Tough choices? Making the rich richer is not a “tough choice.” A tough choice is choosing between filling a prescription or paying the heat bill. A tough choice is when your child has a fever, but if you take him to a doctor there won’t be money left for groceries. Those are tough choices.
But to be well fed and well housed and choose to deprive others of necessities to give yourself an income tax break is not a tough choice.
And the money quote from Kevin Drum’s piece that Barbara links in her post (emphasis is mine):
To put this more succinctly: any serious long-term deficit plan will spend about 1% of its time on the discretionary budget, 1% on Social Security, and 98% on healthcare. Any proposal that doesn’t maintain approximately that ratio shouldn’t be considered serious. The Simpson-Bowles plan, conversely, goes into loving detail about cuts to the discretionary budget and Social Security but turns suddenly vague and cramped when it gets to Medicare. That’s not serious.
There are other reasons the Simpson-Bowles plan isn’t serious. Capping revenue at 21% of GDP, for example. The plain fact is that over the next few decades Social Security will need a little more money and healthcare will need a lot more. That will be true even if we implement the greatest healthcare cost containment plan in the world. Pretending that we can nonetheless cap revenues at 2000 levels isn’t serious.
And their tax proposal? As part of a deficit reduction plan they want to cut taxes on the rich and make the federal tax system more regressive? That’s not serious either.
Bottom line: this document isn’t really aimed at deficit reduction. It’s aimed at keeping government small. There’s nothing wrong with that if you’re a conservative think tank and that’s what you’re dedicated to selling. But it should be called by its right name. This document is a paean to cutting the federal government, not cutting the federal deficit.
bench craft company scam
bench craft company scamFirst the news... Apollo Solar Energy (OTC: ASOE), a vertically integrated miner, refiner and producer of high purity tellurium (Te), announced a five-year purchase contract between Apollo Solar Energy and a major worldwide solar panel ...
Sasha Frere-Jones, a music critic at The New Yorker, will become the culture editor of The Daily, News Corporation's so-called iPad newspaper which is currently in development.

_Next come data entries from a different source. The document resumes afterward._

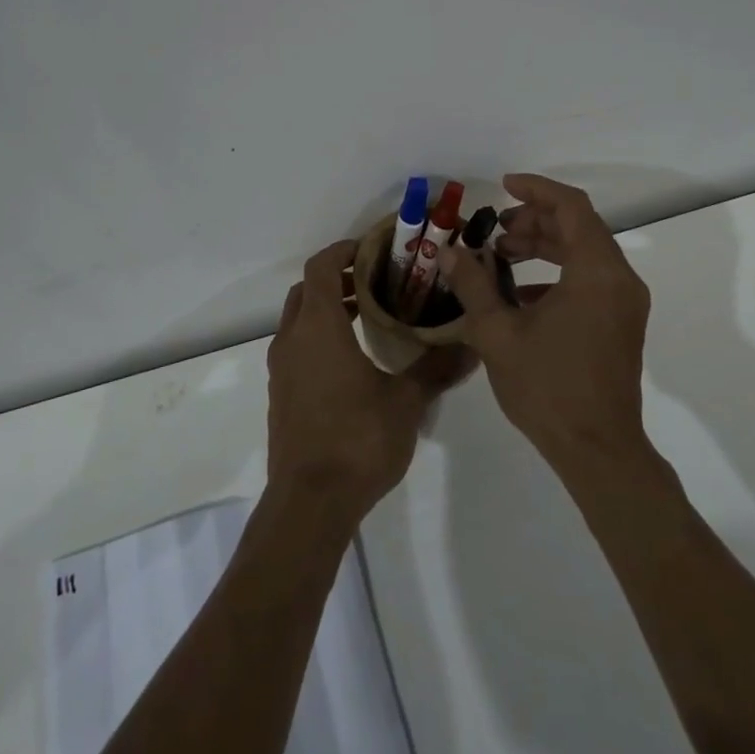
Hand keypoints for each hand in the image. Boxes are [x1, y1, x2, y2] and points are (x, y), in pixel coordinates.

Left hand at [266, 240, 476, 525]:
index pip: (322, 266)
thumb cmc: (357, 439)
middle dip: (338, 278)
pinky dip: (319, 336)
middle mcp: (292, 339)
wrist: (309, 503)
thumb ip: (436, 368)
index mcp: (318, 327)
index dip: (345, 250)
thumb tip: (472, 347)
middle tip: (377, 282)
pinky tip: (352, 360)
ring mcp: (282, 368)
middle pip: (307, 289)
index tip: (375, 250)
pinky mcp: (282, 394)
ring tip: (369, 316)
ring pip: (299, 319)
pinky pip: (297, 347)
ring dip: (327, 308)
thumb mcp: (406, 402)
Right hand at [439, 173, 651, 468]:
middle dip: (534, 220)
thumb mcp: (498, 333)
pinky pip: (591, 279)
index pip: (571, 207)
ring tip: (502, 255)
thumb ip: (473, 285)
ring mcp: (625, 303)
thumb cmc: (547, 388)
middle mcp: (620, 279)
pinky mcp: (621, 323)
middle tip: (495, 230)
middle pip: (579, 227)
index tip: (502, 187)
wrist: (597, 450)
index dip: (536, 189)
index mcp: (596, 272)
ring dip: (545, 245)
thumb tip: (448, 253)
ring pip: (585, 252)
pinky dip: (557, 272)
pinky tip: (520, 294)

Hey, Kotaku. You want to engage in a little off-topic conversation to close out the night? Sadly, I won't be joining you. I'm calling in sick.
benchcraft company scam
bench craft company scamFirst the news... Apollo Solar Energy (OTC: ASOE), a vertically integrated miner, refiner and producer of high purity tellurium (Te), announced a five-year purchase contract between Apollo Solar Energy and a major worldwide solar panel ...
Sasha Frere-Jones, a music critic at The New Yorker, will become the culture editor of The Daily, News Corporation's so-called iPad newspaper which is currently in development.
Hey, Kotaku. You want to engage in a little off-topic conversation to close out the night? Sadly, I won't be joining you. I'm calling in sick.
benchcraft company scamFirst the news... Apollo Solar Energy (OTC: ASOE), a vertically integrated miner, refiner and producer of high purity tellurium (Te), announced a five-year purchase contract between Apollo Solar Energy and a major worldwide solar panel ...
Sasha Frere-Jones, a music critic at The New Yorker, will become the culture editor of The Daily, News Corporation's so-called iPad newspaper which is currently in development.
Hey, Kotaku. You want to engage in a little off-topic conversation to close out the night? Sadly, I won't be joining you. I'm calling in sick.
bench craft company scamFirst the news... Apollo Solar Energy (OTC: ASOE), a vertically integrated miner, refiner and producer of high purity tellurium (Te), announced a five-year purchase contract between Apollo Solar Energy and a major worldwide solar panel ...
Sasha Frere-Jones, a music critic at The New Yorker, will become the culture editor of The Daily, News Corporation's so-called iPad newspaper which is currently in development.
Hey, Kotaku. You want to engage in a little off-topic conversation to close out the night? Sadly, I won't be joining you. I'm calling in sick.